Activity:
Which lines in the records below contain the word "little"? Return each of them.

Task input:
::::::::

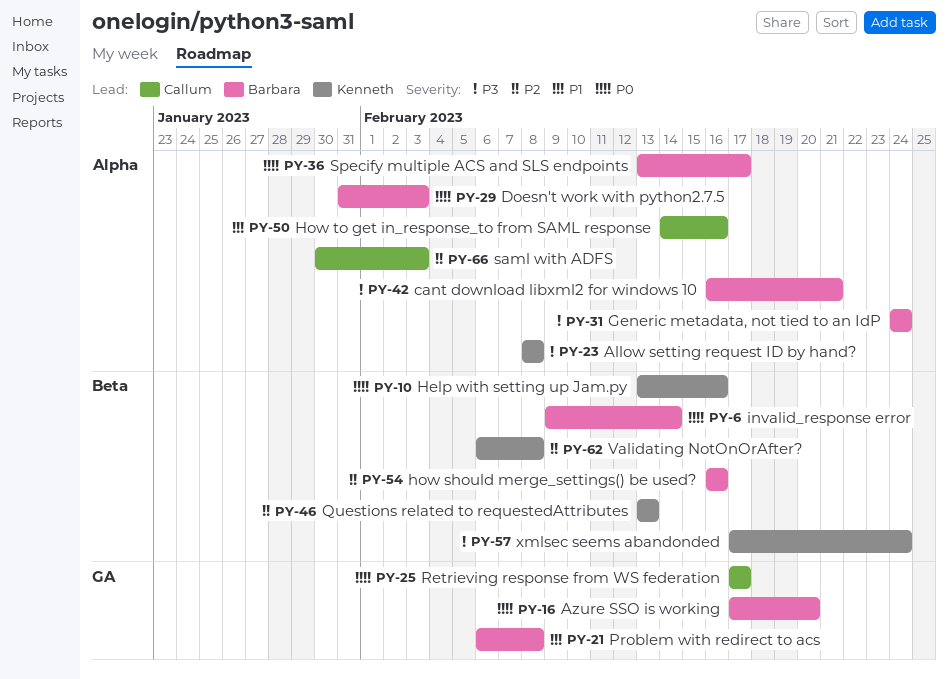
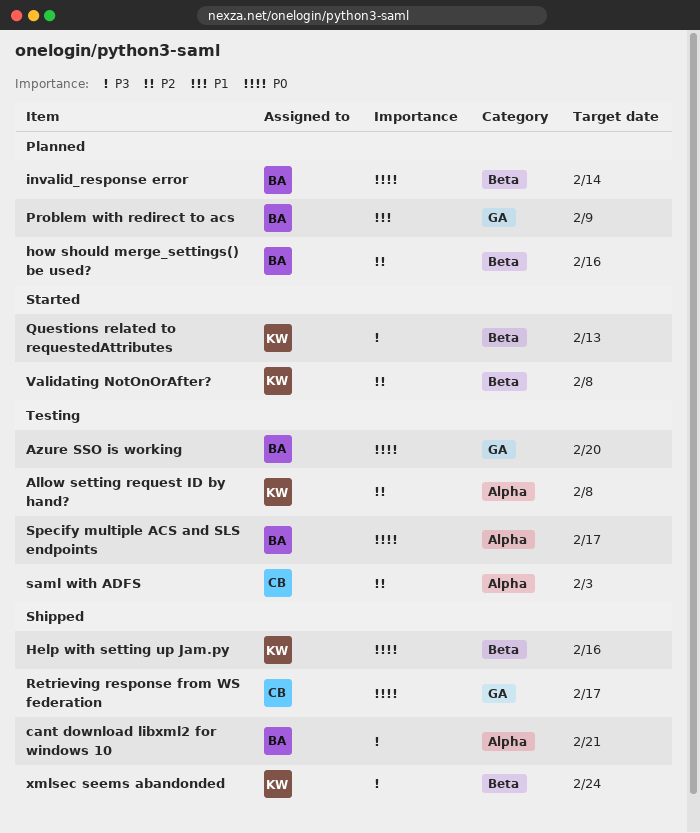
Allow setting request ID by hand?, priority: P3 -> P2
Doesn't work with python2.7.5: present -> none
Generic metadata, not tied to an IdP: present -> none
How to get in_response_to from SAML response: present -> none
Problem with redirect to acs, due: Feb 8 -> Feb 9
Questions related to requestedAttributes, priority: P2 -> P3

::::::::

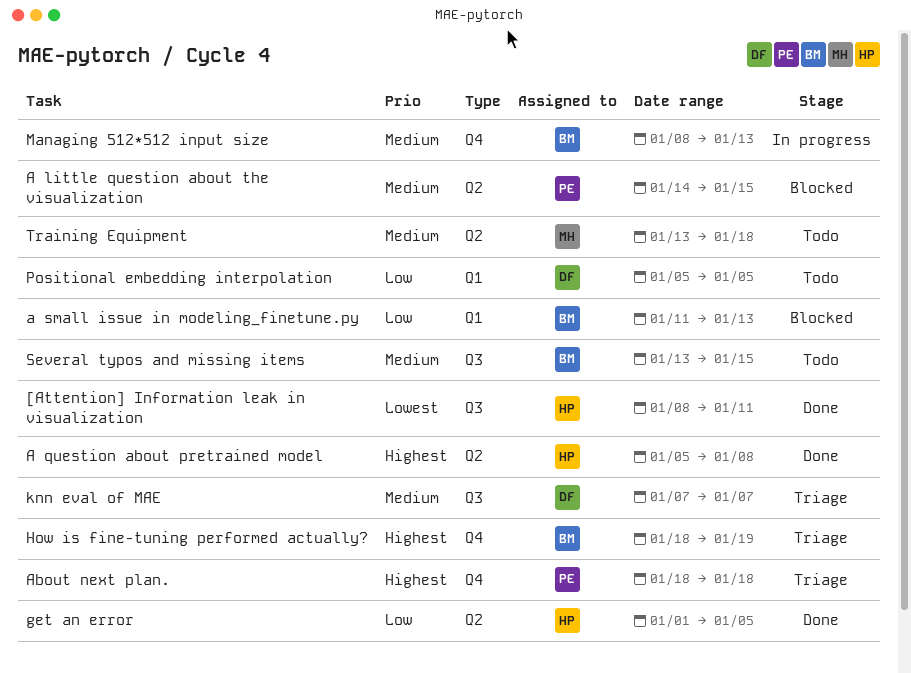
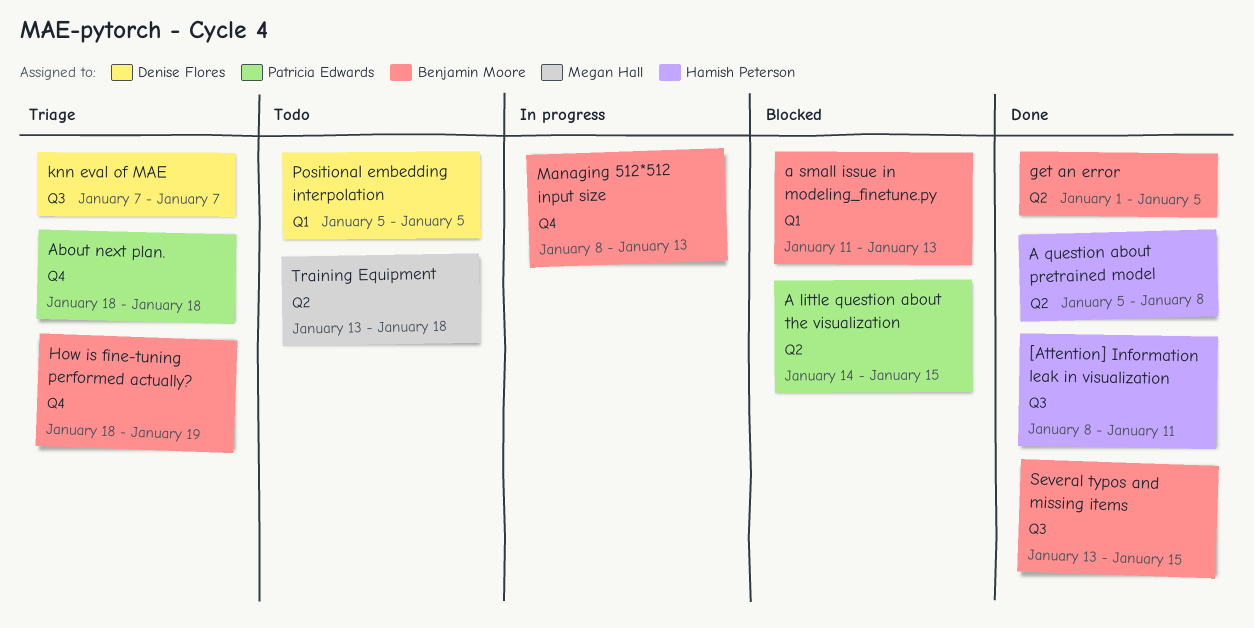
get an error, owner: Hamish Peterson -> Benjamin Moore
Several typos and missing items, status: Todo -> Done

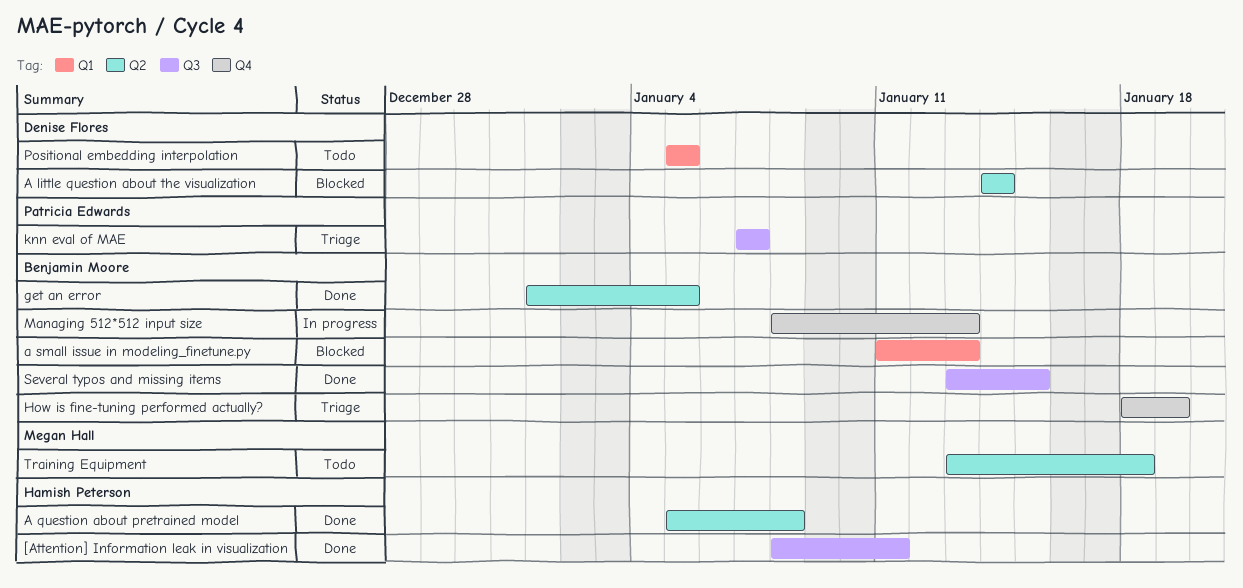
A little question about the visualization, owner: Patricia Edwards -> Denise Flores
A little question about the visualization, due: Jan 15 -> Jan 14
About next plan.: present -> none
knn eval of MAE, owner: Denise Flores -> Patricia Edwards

::::::::

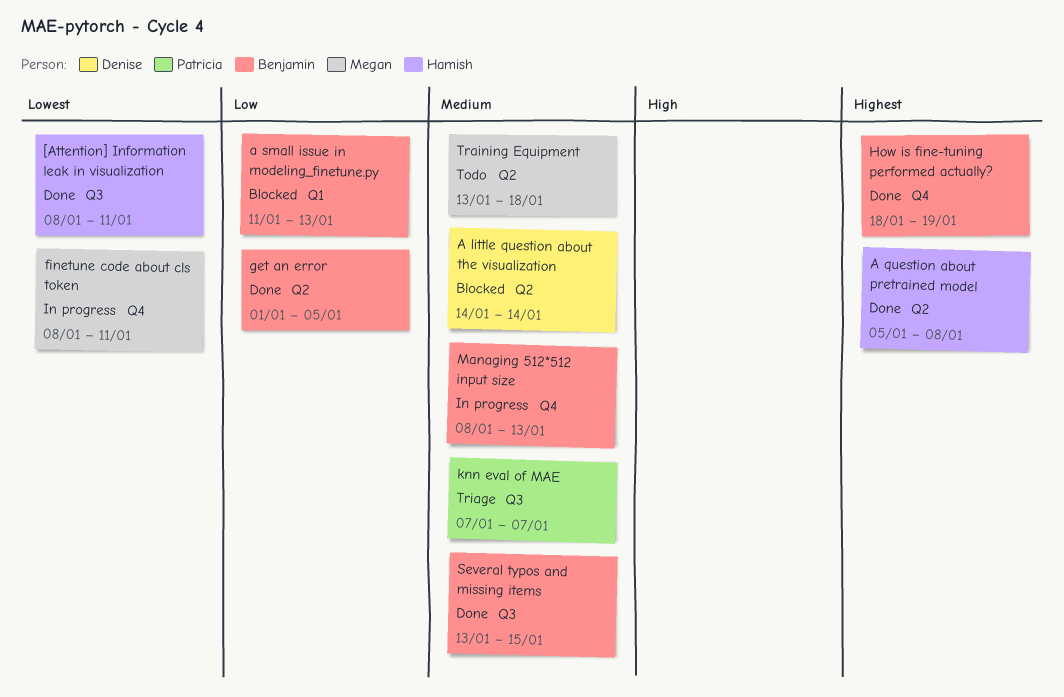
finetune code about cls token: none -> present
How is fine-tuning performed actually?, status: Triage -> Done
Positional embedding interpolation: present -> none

::::::::

Answer box:
A little question about the visualization, owner: Patricia Edwards -> Denise Flores
A little question about the visualization, due: Jan 15 -> Jan 14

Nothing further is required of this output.